American soccer leaders say they're stunned that their FBI cracked down big time on Fifa corruption — even though many of those indicted were in the confederation that includes America, and the linchpin turncoat of the probe lives in Manhattan.
All 14 of the sports administrators named in the US federal indictment are linked to South America's Conembol regional group or were current or former leaders of the Confederation of North, Central American and Caribbean Association Football (Concacaf). The major whistleblower and co-conspirator in the case, Chuck Blazer, is a New Yorker who served as general secretary in charge of the books for Concacaf.
"That was very much a surprise," said US Soccer president Sunil Gulati, referring to indictments against people linked to Concacaf.
"It's been widely written that there was an investigation going on of sorts.

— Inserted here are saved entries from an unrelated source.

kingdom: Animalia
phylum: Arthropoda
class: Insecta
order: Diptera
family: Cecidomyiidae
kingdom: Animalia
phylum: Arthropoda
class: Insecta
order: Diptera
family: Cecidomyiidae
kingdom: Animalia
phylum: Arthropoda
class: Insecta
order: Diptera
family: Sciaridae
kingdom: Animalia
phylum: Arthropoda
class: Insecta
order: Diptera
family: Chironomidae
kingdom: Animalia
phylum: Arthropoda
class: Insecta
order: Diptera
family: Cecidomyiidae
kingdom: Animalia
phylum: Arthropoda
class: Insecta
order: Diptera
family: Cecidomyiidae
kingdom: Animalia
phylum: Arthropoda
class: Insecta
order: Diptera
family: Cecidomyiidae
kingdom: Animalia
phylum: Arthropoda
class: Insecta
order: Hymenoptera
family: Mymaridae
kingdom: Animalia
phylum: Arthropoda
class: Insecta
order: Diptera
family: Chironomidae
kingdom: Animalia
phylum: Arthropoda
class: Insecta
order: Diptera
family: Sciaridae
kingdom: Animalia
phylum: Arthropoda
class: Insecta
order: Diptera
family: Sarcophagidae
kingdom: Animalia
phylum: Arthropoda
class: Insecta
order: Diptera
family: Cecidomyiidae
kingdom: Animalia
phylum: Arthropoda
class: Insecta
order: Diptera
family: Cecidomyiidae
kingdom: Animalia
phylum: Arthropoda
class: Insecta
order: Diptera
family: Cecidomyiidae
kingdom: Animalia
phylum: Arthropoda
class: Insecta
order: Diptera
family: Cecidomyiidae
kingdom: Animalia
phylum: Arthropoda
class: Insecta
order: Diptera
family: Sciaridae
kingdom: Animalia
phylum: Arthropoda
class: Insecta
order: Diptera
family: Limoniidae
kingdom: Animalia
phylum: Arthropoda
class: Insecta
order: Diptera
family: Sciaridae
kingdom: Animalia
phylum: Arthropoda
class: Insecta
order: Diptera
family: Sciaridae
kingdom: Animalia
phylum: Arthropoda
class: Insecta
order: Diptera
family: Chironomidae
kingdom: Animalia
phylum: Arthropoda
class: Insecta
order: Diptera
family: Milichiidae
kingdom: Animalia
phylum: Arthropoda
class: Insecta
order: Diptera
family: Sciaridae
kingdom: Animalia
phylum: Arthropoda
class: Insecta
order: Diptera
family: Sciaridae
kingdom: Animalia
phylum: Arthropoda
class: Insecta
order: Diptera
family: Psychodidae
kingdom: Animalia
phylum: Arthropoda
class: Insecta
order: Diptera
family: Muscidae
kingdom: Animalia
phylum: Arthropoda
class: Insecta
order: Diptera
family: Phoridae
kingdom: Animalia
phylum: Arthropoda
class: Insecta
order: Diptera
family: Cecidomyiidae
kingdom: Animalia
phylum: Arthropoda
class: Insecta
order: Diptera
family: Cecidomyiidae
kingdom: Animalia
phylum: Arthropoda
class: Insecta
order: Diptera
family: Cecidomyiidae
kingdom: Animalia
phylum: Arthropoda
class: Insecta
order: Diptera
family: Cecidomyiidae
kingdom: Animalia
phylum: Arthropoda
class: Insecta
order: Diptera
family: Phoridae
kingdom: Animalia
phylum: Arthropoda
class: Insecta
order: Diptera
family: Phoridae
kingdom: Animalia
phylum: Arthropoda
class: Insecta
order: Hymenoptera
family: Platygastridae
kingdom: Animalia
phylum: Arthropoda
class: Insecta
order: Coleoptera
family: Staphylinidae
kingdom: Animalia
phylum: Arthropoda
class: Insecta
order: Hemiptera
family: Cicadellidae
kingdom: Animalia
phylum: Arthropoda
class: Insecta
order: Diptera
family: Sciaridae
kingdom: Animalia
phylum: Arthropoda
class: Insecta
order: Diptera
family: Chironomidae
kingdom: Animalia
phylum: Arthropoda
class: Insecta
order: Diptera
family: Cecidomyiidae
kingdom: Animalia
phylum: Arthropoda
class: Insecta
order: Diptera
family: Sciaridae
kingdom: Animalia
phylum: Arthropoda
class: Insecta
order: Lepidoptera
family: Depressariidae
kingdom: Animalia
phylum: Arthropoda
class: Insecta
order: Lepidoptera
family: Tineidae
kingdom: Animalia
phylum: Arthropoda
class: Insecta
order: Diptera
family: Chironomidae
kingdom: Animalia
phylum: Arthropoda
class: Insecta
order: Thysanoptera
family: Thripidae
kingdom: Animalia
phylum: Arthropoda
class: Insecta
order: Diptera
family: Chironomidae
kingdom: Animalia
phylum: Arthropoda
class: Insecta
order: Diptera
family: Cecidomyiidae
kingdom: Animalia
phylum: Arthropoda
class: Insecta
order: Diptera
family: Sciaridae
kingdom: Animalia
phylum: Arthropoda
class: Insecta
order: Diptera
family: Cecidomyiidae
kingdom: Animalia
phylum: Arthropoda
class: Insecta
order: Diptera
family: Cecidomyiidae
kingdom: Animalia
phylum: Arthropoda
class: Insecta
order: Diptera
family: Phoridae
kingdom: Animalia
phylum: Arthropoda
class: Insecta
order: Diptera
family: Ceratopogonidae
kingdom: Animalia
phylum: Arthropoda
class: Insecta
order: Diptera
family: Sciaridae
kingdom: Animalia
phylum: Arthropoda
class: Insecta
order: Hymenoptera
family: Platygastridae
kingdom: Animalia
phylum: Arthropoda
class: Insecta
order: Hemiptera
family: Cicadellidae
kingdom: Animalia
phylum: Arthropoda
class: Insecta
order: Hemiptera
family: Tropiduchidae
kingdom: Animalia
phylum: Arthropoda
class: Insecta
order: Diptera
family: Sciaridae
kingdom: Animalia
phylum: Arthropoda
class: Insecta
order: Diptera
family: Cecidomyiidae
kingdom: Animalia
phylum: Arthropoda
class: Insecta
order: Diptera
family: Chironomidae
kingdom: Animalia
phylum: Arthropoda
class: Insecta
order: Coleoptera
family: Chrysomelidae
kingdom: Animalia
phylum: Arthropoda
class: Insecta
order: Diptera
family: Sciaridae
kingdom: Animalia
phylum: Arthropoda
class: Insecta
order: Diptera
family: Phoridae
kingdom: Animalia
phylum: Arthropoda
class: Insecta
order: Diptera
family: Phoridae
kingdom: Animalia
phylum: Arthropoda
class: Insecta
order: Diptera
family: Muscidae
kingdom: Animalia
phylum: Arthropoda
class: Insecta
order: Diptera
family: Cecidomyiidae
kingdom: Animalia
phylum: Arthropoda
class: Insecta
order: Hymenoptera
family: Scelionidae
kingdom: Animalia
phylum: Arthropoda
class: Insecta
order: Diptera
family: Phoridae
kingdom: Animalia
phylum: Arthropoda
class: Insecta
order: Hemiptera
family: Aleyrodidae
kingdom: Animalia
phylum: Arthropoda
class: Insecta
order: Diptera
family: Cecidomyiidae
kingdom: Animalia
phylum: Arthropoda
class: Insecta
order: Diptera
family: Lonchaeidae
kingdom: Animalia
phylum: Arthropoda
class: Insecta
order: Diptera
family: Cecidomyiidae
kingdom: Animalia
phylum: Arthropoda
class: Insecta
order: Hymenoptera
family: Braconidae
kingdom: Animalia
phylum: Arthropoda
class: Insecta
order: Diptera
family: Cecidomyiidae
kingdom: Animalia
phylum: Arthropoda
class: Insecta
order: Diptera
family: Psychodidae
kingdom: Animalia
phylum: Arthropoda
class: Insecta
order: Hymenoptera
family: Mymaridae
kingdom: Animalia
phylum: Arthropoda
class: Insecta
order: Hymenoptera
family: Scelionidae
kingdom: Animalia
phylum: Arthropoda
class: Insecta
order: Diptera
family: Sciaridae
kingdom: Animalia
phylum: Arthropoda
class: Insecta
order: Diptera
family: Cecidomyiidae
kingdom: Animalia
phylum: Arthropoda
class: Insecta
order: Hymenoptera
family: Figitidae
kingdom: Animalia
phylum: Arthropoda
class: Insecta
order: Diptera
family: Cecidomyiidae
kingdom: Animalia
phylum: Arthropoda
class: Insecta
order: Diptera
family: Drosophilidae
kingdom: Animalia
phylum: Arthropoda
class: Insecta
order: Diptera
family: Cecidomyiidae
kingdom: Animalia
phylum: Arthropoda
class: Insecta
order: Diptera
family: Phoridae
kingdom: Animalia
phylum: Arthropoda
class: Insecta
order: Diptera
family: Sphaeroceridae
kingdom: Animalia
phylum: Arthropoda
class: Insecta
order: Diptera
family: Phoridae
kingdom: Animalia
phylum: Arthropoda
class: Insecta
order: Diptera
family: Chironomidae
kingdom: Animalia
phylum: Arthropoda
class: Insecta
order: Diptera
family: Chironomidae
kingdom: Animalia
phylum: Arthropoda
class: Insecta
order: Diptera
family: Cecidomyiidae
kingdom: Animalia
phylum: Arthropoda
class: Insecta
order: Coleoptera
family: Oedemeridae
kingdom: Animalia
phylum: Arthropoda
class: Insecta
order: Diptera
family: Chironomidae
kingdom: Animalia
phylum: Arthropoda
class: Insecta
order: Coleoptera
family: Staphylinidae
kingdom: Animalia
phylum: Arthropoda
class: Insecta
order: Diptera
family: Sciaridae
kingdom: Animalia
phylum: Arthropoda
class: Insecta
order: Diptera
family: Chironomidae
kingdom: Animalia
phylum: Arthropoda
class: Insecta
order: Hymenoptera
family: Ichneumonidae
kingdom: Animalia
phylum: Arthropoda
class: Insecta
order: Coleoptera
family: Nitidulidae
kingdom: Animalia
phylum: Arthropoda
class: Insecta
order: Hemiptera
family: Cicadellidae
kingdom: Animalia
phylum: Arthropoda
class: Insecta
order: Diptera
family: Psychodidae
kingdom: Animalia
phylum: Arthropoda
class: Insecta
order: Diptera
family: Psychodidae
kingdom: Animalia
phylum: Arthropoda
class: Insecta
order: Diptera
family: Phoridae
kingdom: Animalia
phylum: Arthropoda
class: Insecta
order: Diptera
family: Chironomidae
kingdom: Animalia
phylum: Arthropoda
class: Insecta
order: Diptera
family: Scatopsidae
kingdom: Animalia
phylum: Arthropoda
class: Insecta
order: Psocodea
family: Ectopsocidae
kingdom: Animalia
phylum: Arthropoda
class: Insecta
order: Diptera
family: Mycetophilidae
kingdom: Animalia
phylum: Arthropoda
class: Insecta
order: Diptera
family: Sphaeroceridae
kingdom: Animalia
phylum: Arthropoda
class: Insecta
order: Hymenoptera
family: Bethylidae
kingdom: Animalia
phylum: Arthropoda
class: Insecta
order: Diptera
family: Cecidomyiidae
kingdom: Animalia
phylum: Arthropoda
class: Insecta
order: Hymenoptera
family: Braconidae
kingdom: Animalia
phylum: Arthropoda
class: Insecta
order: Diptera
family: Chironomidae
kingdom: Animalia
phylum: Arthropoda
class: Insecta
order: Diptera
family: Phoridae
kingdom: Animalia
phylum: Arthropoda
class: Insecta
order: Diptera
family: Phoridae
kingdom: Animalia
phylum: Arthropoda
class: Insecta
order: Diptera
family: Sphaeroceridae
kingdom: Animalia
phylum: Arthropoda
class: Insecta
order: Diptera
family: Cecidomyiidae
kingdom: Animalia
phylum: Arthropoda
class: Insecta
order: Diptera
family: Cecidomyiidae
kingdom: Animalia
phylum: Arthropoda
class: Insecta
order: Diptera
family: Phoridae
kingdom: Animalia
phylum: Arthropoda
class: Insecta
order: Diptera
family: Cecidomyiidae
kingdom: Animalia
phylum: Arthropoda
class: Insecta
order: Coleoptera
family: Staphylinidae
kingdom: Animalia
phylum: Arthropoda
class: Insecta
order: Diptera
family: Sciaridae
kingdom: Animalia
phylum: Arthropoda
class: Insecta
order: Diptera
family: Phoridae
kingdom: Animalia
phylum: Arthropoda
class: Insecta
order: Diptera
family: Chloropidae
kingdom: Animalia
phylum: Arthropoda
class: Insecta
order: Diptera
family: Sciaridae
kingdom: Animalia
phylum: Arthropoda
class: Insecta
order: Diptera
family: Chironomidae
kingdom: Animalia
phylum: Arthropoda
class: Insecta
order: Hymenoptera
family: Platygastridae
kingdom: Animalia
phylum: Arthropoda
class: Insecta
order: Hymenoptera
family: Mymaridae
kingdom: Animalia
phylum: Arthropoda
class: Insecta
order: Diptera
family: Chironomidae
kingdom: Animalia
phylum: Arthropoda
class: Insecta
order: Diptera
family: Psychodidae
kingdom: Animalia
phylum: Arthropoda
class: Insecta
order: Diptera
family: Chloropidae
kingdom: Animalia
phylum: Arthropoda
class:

We certainly had no expectation of what we learned," he told the Los Angeles Times.
Payoffs for commercial rights
The head of Concacaf was just bounced from the organisation because he was named in the indictment. Jeff Webb was one of at least six officials accused in the indictment of taking bribes of some $110m (£72m) linked to the awarding of broadcast and commercial rights for major regional tournaments, including the Copa America, which was to be played in the US for the first time in 2016.
They are also charged with taking payoffs in exchange for awarding Traffic Sports USA of Miami commercial rights to Concacaf World Cup qualifiers and Gold Cup and Champions League events.
"Given everything that's happened, it's premature to say what the final result on that will be," Gulati said. "Obviously you've got two confederations that are at the heart of one part of what happened."
US federal officials say the indictments are only the beginning of the cases they intend to bring, indicating that many leaders of more football federations will likely still be brought to court.
More indictments on the way, says IRS
Meanwhile, a senior US Internal Revenue Service (IRS) official said he was "fairly confident" there would be more indictments in the criminal investigation into alleged Fifa corruption, the New York Times reported.
"I'm fairly confident that we will have another round of indictments," Richard Weber, the chief of the IRS unit in charge of criminal investigations, was quoted as saying by the Times.
The newspaper reported that Weber would not identify the remaining targets or whether newly re-elected Fifa president Sepp Blatter was among them.
"We strongly believe there are other people and entities involved in criminal acts," Weber was quoted as saying by the Times.